◆ Task statement: Transcribe the listing word for word. Begin at its first line and end with the line containing "carcinoma (low-grade) was".
##### Records for the task #####
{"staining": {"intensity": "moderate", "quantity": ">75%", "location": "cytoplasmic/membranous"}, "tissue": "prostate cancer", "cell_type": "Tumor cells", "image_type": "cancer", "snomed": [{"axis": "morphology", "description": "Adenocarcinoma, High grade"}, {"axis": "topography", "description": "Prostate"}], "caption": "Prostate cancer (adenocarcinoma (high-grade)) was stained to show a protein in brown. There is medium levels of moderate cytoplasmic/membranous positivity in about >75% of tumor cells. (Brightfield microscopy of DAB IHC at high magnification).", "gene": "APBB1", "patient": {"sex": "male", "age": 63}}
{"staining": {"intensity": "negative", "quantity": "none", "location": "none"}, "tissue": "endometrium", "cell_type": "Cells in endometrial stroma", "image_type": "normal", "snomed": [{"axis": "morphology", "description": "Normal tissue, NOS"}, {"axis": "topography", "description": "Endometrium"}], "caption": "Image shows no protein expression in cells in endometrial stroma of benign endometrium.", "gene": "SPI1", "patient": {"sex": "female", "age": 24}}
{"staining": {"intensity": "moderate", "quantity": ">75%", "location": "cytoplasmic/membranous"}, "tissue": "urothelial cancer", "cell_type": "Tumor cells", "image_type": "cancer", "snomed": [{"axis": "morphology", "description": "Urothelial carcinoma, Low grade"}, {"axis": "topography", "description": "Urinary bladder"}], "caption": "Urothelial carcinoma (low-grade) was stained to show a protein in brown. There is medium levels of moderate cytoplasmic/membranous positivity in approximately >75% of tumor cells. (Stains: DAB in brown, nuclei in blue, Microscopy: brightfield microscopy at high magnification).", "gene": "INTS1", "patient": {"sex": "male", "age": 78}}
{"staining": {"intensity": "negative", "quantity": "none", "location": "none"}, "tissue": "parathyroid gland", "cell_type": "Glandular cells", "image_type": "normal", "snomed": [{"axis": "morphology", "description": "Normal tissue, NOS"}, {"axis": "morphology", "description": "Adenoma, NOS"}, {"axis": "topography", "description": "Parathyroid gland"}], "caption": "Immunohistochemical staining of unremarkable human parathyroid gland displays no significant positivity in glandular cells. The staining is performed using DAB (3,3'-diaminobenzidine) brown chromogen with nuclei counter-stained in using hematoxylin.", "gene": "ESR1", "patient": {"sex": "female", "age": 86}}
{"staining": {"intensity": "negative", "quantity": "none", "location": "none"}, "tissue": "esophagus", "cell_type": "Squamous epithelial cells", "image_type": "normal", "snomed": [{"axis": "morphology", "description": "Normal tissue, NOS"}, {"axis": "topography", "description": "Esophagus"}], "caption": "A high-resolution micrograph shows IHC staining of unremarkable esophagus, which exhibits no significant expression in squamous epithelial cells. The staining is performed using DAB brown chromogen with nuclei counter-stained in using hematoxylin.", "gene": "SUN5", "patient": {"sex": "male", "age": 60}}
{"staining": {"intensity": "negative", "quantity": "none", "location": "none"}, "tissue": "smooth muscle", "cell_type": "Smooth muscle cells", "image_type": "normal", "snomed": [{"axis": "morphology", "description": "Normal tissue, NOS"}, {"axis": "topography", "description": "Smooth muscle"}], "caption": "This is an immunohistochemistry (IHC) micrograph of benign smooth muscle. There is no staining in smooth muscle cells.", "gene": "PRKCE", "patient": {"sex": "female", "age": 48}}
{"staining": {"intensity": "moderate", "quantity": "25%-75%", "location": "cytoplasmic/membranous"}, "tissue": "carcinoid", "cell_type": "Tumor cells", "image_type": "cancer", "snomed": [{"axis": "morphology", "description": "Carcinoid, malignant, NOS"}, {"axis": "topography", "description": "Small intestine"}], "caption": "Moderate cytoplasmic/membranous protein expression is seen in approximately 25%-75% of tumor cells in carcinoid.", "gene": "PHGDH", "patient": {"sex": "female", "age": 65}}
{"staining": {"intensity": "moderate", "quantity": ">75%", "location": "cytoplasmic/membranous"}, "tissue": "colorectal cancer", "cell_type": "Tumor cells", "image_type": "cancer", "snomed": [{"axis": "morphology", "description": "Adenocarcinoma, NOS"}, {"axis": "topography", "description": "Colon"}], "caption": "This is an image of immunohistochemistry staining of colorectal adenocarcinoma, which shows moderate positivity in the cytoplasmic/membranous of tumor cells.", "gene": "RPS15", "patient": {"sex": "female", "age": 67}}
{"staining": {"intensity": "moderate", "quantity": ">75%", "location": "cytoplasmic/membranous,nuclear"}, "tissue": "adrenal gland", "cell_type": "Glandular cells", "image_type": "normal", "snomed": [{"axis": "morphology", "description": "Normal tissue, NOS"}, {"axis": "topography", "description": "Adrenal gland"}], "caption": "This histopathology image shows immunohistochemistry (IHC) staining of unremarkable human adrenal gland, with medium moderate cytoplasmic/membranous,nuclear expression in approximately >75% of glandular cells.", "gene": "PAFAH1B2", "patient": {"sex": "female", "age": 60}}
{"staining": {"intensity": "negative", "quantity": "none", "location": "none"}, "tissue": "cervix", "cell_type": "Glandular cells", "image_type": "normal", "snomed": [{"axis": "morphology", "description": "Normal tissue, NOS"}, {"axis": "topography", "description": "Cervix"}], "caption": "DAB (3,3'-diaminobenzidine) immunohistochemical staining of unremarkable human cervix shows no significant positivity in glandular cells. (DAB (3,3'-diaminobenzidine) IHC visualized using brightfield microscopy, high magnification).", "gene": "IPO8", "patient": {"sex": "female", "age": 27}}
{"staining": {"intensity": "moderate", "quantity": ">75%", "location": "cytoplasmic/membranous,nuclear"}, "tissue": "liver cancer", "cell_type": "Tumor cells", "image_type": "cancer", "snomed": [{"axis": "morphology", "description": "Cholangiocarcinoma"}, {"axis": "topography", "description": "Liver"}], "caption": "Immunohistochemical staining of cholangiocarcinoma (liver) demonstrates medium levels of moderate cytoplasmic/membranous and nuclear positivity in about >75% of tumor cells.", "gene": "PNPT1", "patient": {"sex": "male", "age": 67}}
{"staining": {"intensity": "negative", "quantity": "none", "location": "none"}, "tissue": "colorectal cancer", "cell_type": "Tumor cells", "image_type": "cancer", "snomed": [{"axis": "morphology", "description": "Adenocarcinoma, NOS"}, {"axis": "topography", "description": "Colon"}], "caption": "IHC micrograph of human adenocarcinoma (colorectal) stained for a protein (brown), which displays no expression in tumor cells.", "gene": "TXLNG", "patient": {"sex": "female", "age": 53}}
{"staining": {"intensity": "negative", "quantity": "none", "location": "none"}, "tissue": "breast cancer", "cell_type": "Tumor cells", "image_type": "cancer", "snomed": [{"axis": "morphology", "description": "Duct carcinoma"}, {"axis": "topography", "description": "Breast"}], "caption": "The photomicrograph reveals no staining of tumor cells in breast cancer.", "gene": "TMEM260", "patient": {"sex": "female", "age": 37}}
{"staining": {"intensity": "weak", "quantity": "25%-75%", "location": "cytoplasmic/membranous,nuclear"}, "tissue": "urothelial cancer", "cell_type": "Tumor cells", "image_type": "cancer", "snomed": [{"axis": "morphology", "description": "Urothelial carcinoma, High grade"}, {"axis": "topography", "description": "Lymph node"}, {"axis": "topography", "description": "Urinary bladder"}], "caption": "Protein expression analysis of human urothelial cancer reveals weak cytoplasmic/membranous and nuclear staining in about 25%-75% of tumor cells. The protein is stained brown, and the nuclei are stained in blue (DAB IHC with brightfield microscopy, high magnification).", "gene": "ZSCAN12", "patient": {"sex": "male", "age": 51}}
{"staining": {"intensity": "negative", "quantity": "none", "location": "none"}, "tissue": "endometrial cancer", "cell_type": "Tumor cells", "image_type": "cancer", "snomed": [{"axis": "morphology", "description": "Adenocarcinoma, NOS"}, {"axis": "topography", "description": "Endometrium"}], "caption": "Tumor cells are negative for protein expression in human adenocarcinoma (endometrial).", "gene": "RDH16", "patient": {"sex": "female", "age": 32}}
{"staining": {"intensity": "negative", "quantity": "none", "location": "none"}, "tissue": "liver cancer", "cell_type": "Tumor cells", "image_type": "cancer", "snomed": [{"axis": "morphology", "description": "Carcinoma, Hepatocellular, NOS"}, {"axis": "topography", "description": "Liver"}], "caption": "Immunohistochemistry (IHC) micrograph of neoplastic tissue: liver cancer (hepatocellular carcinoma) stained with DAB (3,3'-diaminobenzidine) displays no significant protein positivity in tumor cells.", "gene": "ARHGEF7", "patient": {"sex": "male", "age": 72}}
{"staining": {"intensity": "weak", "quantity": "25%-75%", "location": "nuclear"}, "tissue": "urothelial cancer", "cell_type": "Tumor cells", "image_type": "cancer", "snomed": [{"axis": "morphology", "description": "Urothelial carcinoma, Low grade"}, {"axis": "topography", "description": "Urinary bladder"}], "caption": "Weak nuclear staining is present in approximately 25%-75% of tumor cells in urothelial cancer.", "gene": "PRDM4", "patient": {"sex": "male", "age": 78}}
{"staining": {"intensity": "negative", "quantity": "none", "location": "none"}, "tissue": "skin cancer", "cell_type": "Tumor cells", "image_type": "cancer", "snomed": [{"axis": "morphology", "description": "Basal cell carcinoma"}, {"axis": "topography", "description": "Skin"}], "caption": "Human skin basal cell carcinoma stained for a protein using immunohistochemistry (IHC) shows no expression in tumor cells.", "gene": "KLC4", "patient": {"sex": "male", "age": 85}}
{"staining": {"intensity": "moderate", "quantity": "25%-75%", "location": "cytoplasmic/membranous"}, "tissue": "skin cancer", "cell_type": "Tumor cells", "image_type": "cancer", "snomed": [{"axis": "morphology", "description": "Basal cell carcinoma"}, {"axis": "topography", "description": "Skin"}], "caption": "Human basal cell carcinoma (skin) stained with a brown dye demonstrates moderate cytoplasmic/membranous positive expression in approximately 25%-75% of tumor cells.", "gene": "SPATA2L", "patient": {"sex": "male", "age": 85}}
#####
◆ Finished exercise:
{"staining": {"intensity": "moderate", "quantity": ">75%", "location": "cytoplasmic/membranous"}, "tissue": "prostate cancer", "cell_type": "Tumor cells", "image_type": "cancer", "snomed": [{"axis": "morphology", "description": "Adenocarcinoma, High grade"}, {"axis": "topography", "description": "Prostate"}], "caption": "Prostate cancer (adenocarcinoma (high-grade)) was stained to show a protein in brown. There is medium levels of moderate cytoplasmic/membranous positivity in about >75% of tumor cells. (Brightfield microscopy of DAB IHC at high magnification).", "gene": "APBB1", "patient": {"sex": "male", "age": 63}}
{"staining": {"intensity": "negative", "quantity": "none", "location": "none"}, "tissue": "endometrium", "cell_type": "Cells in endometrial stroma", "image_type": "normal", "snomed": [{"axis": "morphology", "description": "Normal tissue, NOS"}, {"axis": "topography", "description": "Endometrium"}], "caption": "Image shows no protein expression in cells in endometrial stroma of benign endometrium.", "gene": "SPI1", "patient": {"sex": "female", "age": 24}}
{"staining": {"intensity": "moderate", "quantity": ">75%", "location": "cytoplasmic/membranous"}, "tissue": "urothelial cancer", "cell_type": "Tumor cells", "image_type": "cancer", "snomed": [{"axis": "morphology", "description": "Urothelial carcinoma, Low grade"}, {"axis": "topography", "description": "Urinary bladder"}], "caption": "Urothelial carcinoma (low-grade) was stained to show a protein in brown. There is medium levels of moderate cytoplasmic/membranous positivity in approximately >75% of tumor cells. (Stains: DAB in brown, nuclei in blue, Microscopy: brightfield microscopy at high magnification).", "gene": "INTS1", "patient": {"sex": "male", "age": 78}}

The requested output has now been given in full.